コンテンツとしては、下記が含まれています:

  • ADSによる情報収集(3章)
  • AthenaやQuickSightによる簡単な分析手法(4章)
  • 生データもダウンロードできるようにしています。「時間がなくてツールを試している時間は無いが、ADSでどのような情報が取得できるか見てみたい」という方は、是非ご活用ください。

検証には、下記AWS Workshopのコンテンツに従い、手元にある環境(移行元)でADSを試しました。本記事で言葉足らずな箇所につきましては、是非ご参考下さい。

2. システム構成

検証のシステム構成は次のようになります。

AWS Workshopに沿って、LinuxのWordpressシステムを使います。手元のPC(iMaC)のVirtualBoxに、VMを2個作成し、wordpressのシステムをプロビジョニングしています。

また、折角の機会ですので、上記のwordpressシステムに加え、AWS、Azure、GCPにプロビジョニングされたVMも追加しております。

3. ADSを用いた情報収集

この章では、ADSによる情報収集のための設定と、収集されたデータの確認、及び、適切なEC2サーバの推奨を取得する機能を見ていきます。

また、次の4章でAthenaとQuickSightを用いた分析を行いますが、Athenaでデータ分析を行うには、S3へ収集データをエクスポートしておく必要があります。これは「Amazon Athenaでのデータ探索」というオプションを有効化しておくだけで、後はユーザの見えないところでAWSサービスが自動で必要な設定・リソースを作成してくれるのですが、ここでは背後でどのようなリソースが実際作成されているかも確認しています。

それでは、早速試していきたいと思います。

3-1. Migration Hubの有効化

ADSを使うために、Migration Hubの有効化を行います。

-- -- --

- 実施する課題:
1 – 抜粋本文によると、ADSで収集したデータをS3へエクスポートしておく必要があるのはなぜですか。1～3文で説明してください。
2 – 抜粋本文では、手元のPCのどのソフトウェア上に、VMをいくつ作成していますか。
3 – 抜粋本文のうち、「この章では、ADSによる情報」を含む語句から書き写し始め、「ADSを使うために、Migration Hubの有効化を行います。」の後で止めてください。
項目は、抜粋本文に関する作業には一切使いません。

[コレクションの項目]
-- -- --

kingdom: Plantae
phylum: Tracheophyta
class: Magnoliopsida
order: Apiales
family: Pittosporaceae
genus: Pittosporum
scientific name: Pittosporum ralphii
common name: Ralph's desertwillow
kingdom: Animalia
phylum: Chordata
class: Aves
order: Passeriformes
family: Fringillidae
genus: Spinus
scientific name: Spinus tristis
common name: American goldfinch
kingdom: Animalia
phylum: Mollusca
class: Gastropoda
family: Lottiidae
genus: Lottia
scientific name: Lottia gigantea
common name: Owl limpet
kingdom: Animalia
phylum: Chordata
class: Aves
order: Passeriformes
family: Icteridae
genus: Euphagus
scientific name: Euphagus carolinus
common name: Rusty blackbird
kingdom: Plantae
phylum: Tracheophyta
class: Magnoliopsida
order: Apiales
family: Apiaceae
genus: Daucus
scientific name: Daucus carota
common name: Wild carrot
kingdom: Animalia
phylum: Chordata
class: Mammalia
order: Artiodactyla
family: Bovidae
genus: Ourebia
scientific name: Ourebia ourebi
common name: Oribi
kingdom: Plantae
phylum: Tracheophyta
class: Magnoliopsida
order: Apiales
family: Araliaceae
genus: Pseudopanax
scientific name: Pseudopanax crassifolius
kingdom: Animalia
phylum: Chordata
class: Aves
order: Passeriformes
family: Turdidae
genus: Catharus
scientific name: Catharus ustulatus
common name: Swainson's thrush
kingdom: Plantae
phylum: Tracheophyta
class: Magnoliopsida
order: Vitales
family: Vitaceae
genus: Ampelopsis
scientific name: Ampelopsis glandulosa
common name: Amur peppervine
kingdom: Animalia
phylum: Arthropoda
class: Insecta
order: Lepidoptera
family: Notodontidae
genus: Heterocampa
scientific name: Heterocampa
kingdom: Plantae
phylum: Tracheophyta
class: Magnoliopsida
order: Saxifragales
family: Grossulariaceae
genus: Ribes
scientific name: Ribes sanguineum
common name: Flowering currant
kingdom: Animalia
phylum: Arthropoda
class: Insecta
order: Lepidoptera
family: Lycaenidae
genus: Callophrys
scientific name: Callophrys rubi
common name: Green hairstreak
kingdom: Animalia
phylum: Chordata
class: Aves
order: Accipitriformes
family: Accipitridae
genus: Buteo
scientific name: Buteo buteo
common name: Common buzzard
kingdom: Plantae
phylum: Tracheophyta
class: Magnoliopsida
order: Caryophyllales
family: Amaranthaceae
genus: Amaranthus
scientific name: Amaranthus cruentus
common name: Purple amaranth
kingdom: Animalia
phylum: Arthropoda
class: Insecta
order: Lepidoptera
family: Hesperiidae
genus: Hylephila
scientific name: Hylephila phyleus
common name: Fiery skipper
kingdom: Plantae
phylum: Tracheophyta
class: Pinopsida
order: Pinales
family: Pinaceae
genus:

-- -- --

- 番号別の回答:
1 – 次の4章でAthenaを使ってデータ分析を行うためです。Athenaでデータ分析を行うには、収集データをS3へエクスポートしておく必要があると述べられています。

2 – VirtualBox上に2個作成しています。

3 –
この章では、ADSによる情報収集のための設定と、収集されたデータの確認、及び、適切なEC2サーバの推奨を取得する機能を見ていきます。

また、次の4章でAthenaとQuickSightを用いた分析を行いますが、Athenaでデータ分析を行うには、S3へ収集データをエクスポートしておく必要があります。これは「Amazon Athenaでのデータ探索」というオプションを有効化しておくだけで、後はユーザの見えないところでAWSサービスが自動で必要な設定・リソースを作成してくれるのですが、ここでは背後でどのようなリソースが実際作成されているかも確認しています。

それでは、早速試していきたいと思います。

3-1. Migration Hubの有効化

ADSを使うために、Migration Hubの有効化を行います。